The answer must be the full listing, word for word, with no pictures in it.

········

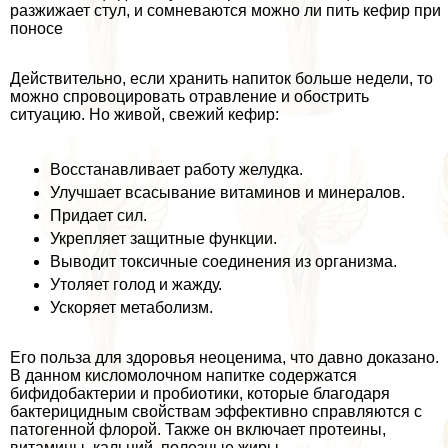
разжижает стул, и сомневаются можно ли пить кефир при
поносе
Действительно, если хранить напиток больше недели, то
можно спровоцировать отравление и обострить
ситуацию. Но живой, свежий кефир:
Восстанавливает работу желудка.
Улучшает всасывание витаминов и минералов.
Придает сил.
Укрепляет защитные функции.
Выводит токсичные соединения из организма.
Утоляет голод и жажду.
Ускоряет метаболизм.
Его польза для здоровья неоценима, что давно доказано.
В данном кисломолочном напитке содержатся
бифидобактерии и пробиотики, которые благодаря
бактерицидным свойствам эффективно справляются с
патогенной флорой. Также он включает протеины,
витамины, кальций, полезные жиры.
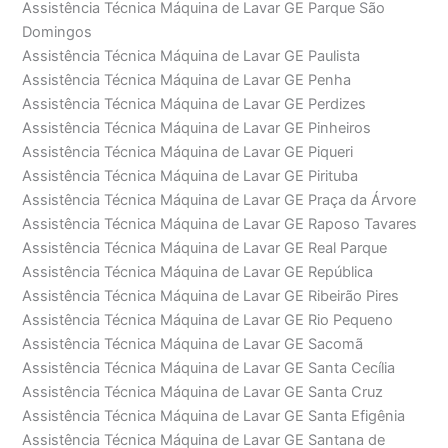
Assistência Técnica Máquina de Lavar GE Parque São
Domingos
Assistência Técnica Máquina de Lavar GE Paulista
Assistência Técnica Máquina de Lavar GE Penha
Assistência Técnica Máquina de Lavar GE Perdizes
Assistência Técnica Máquina de Lavar GE Pinheiros
Assistência Técnica Máquina de Lavar GE Piqueri
Assistência Técnica Máquina de Lavar GE Pirituba
Assistência Técnica Máquina de Lavar GE Praça da Árvore
Assistência Técnica Máquina de Lavar GE Raposo Tavares
Assistência Técnica Máquina de Lavar GE Real Parque
Assistência Técnica Máquina de Lavar GE República
Assistência Técnica Máquina de Lavar GE Ribeirão Pires
Assistência Técnica Máquina de Lavar GE Rio Pequeno
Assistência Técnica Máquina de Lavar GE Sacomã
Assistência Técnica Máquina de Lavar GE Santa Cecília
Assistência Técnica Máquina de Lavar GE Santa Cruz
Assistência Técnica Máquina de Lavar GE Santa Efigênia
Assistência Técnica Máquina de Lavar GE Santana de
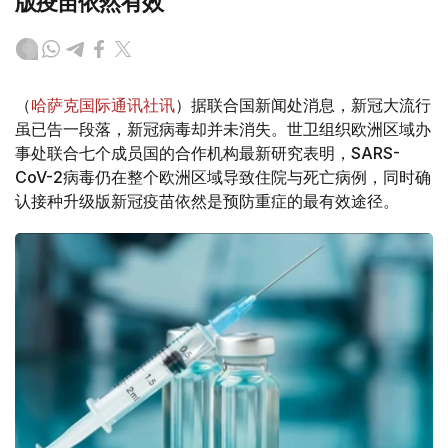
版疫苗依然有效
（
哈萨克国际通讯社讯
）据联合国新闻处消息，新冠大流行
虽已告一段落，新冠病毒却并未消失。世卫组织欧洲区域办
事处联合七个成员国的合作机构最新研究表明，SARS-
CoV-2病毒仍在整个欧洲区域导致住院与死亡病例，同时确
认接种升级版新冠疫苗依然是预防重症的最有效途径。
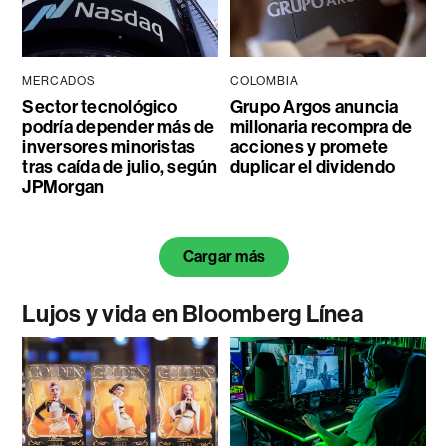
MERCADOS
COLOMBIA
Sector tecnológico
Grupo Argos anuncia
podría depender más de
millonaria recompra de
inversores minoristas
acciones y promete
tras caída de julio, según
duplicar el dividendo
JPMorgan
Cargar más
Lujos y vida en Bloomberg Línea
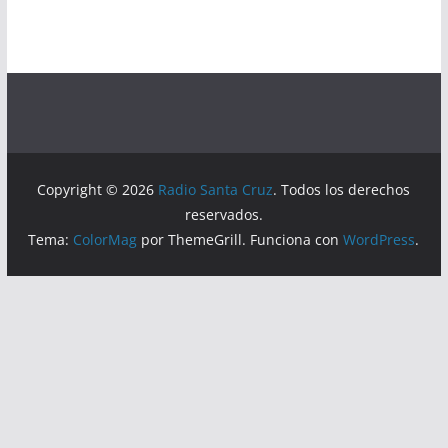
Copyright © 2026
Radio Santa Cruz
. Todos los derechos
reservados.
Tema:
ColorMag
por ThemeGrill. Funciona con
WordPress
.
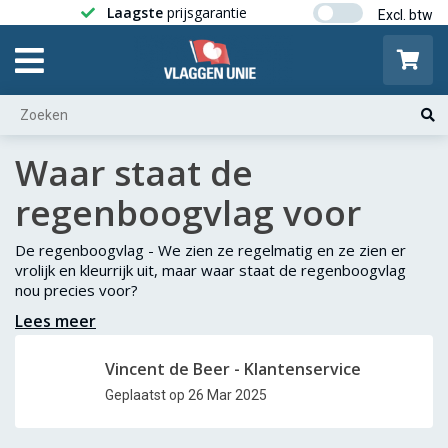
Laagste
prijsgarantie
Gratis ver
Waar staat de
regenboogvlag voor
De regenboogvlag - We zien ze regelmatig en ze zien er
vrolijk en kleurrijk uit, maar waar staat de regenboogvlag
nou precies voor?
Lees meer
Vincent de Beer - Klantenservice
Geplaatst op 26 Mar 2025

········

_RESPONSE TO THE TASK_
разжижает стул, и сомневаются можно ли пить кефир при
поносе
Действительно, если хранить напиток больше недели, то
можно спровоцировать отравление и обострить
ситуацию. Но живой, свежий кефир:
Восстанавливает работу желудка.
Улучшает всасывание витаминов и минералов.
Придает сил.
Укрепляет защитные функции.
Выводит токсичные соединения из организма.
Утоляет голод и жажду.
Ускоряет метаболизм.
Его польза для здоровья неоценима, что давно доказано.
В данном кисломолочном напитке содержатся
бифидобактерии и пробиотики, которые благодаря
бактерицидным свойствам эффективно справляются с
патогенной флорой. Также он включает протеины,
витамины, кальций, полезные жиры.
Assistência Técnica Máquina de Lavar GE Parque São
Domingos
Assistência Técnica Máquina de Lavar GE Paulista
Assistência Técnica Máquina de Lavar GE Penha
Assistência Técnica Máquina de Lavar GE Perdizes
Assistência Técnica Máquina de Lavar GE Pinheiros
Assistência Técnica Máquina de Lavar GE Piqueri
Assistência Técnica Máquina de Lavar GE Pirituba
Assistência Técnica Máquina de Lavar GE Praça da Árvore
Assistência Técnica Máquina de Lavar GE Raposo Tavares
Assistência Técnica Máquina de Lavar GE Real Parque
Assistência Técnica Máquina de Lavar GE República
Assistência Técnica Máquina de Lavar GE Ribeirão Pires
Assistência Técnica Máquina de Lavar GE Rio Pequeno
Assistência Técnica Máquina de Lavar GE Sacomã
Assistência Técnica Máquina de Lavar GE Santa Cecília
Assistência Técnica Máquina de Lavar GE Santa Cruz
Assistência Técnica Máquina de Lavar GE Santa Efigênia
Assistência Técnica Máquina de Lavar GE Santana de
版疫苗依然有效
（
哈萨克国际通讯社讯
）据联合国新闻处消息，新冠大流行
虽已告一段落，新冠病毒却并未消失。世卫组织欧洲区域办
事处联合七个成员国的合作机构最新研究表明，SARS-
CoV-2病毒仍在整个欧洲区域导致住院与死亡病例，同时确
认接种升级版新冠疫苗依然是预防重症的最有效途径。
MERCADOS
COLOMBIA
Sector tecnológico
Grupo Argos anuncia
podría depender más de
millonaria recompra de
inversores minoristas
acciones y promete
tras caída de julio, según
duplicar el dividendo
JPMorgan
Cargar más
Lujos y vida en Bloomberg Línea
Copyright © 2026
Radio Santa Cruz
. Todos los derechos
reservados.
Tema:
ColorMag
por ThemeGrill. Funciona con
WordPress
.
Laagste
prijsgarantie
Gratis ver
Waar staat de
regenboogvlag voor
De regenboogvlag - We zien ze regelmatig en ze zien er
vrolijk en kleurrijk uit, maar waar staat de regenboogvlag
nou precies voor?
Lees meer
Vincent de Beer - Klantenservice
Geplaatst op 26 Mar 2025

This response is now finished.